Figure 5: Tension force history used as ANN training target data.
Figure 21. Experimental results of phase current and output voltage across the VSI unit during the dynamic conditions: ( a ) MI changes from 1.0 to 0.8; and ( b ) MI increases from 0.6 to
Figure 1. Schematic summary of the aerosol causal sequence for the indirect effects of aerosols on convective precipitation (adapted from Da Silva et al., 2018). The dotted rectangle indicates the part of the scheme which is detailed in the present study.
--------------------------------------------------
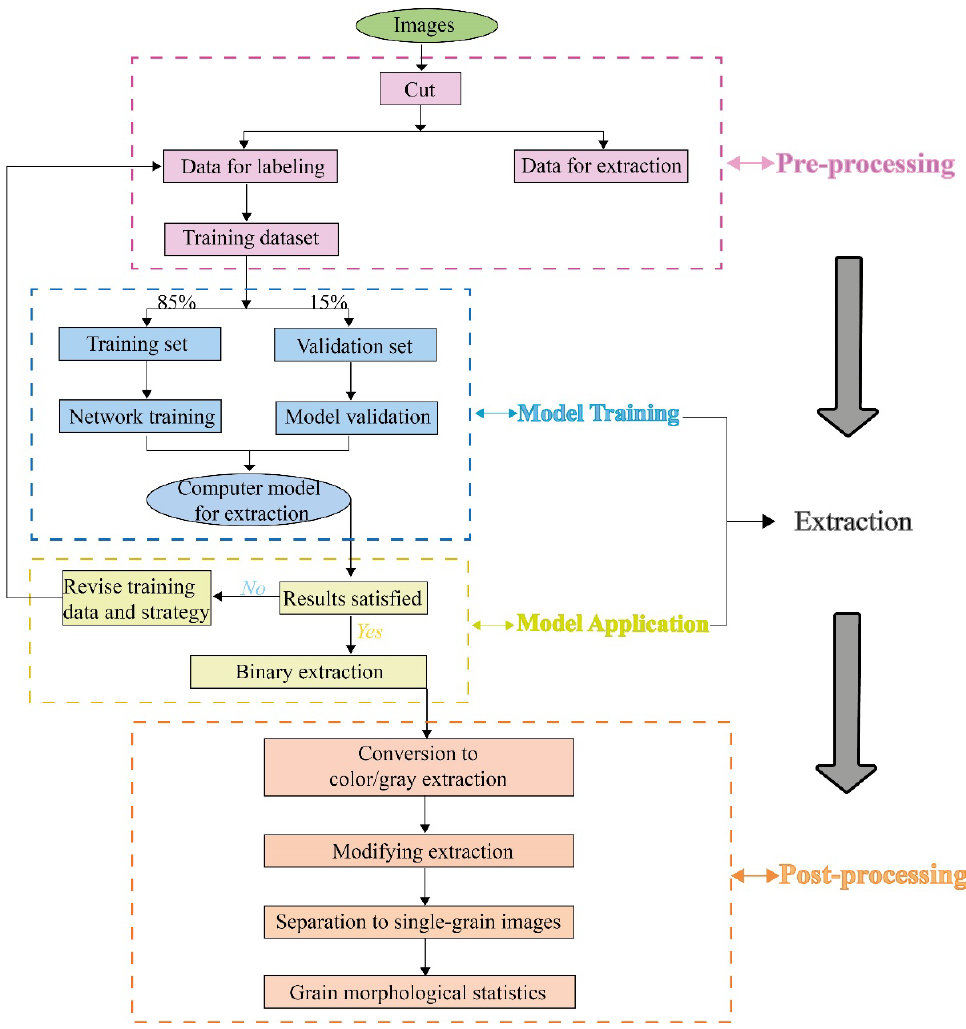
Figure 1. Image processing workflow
--------------------------------------------------
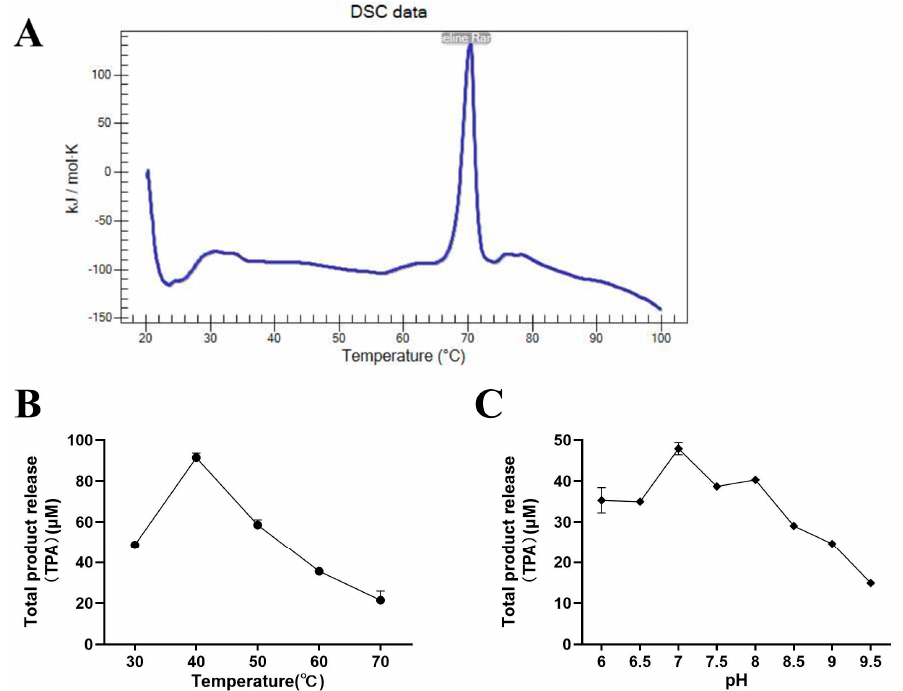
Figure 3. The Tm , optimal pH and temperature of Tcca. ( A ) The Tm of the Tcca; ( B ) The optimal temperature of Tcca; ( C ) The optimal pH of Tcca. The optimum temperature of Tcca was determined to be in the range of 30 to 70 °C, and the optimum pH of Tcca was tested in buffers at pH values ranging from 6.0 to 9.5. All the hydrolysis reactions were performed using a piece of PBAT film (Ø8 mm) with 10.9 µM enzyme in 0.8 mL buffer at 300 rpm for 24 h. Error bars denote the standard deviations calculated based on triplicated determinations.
--------------------------------------------------
**Exercise**
Find the word "from" in the listing above, then copy each line where it turns up.

**Reply**
Figure 21. Experimental results of phase current and output voltage across the VSI unit during the dynamic conditions: ( a ) MI changes from 1.0 to 0.8; and ( b ) MI increases from 0.6 to
Figure 1. Schematic summary of the aerosol causal sequence for the indirect effects of aerosols on convective precipitation (adapted from Da Silva et al., 2018). The dotted rectangle indicates the part of the scheme which is detailed in the present study.
Figure 3. The Tm , optimal pH and temperature of Tcca. ( A ) The Tm of the Tcca; ( B ) The optimal temperature of Tcca; ( C ) The optimal pH of Tcca. The optimum temperature of Tcca was determined to be in the range of 30 to 70 °C, and the optimum pH of Tcca was tested in buffers at pH values ranging from 6.0 to 9.5. All the hydrolysis reactions were performed using a piece of PBAT film (Ø8 mm) with 10.9 µM enzyme in 0.8 mL buffer at 300 rpm for 24 h. Error bars denote the standard deviations calculated based on triplicated determinations.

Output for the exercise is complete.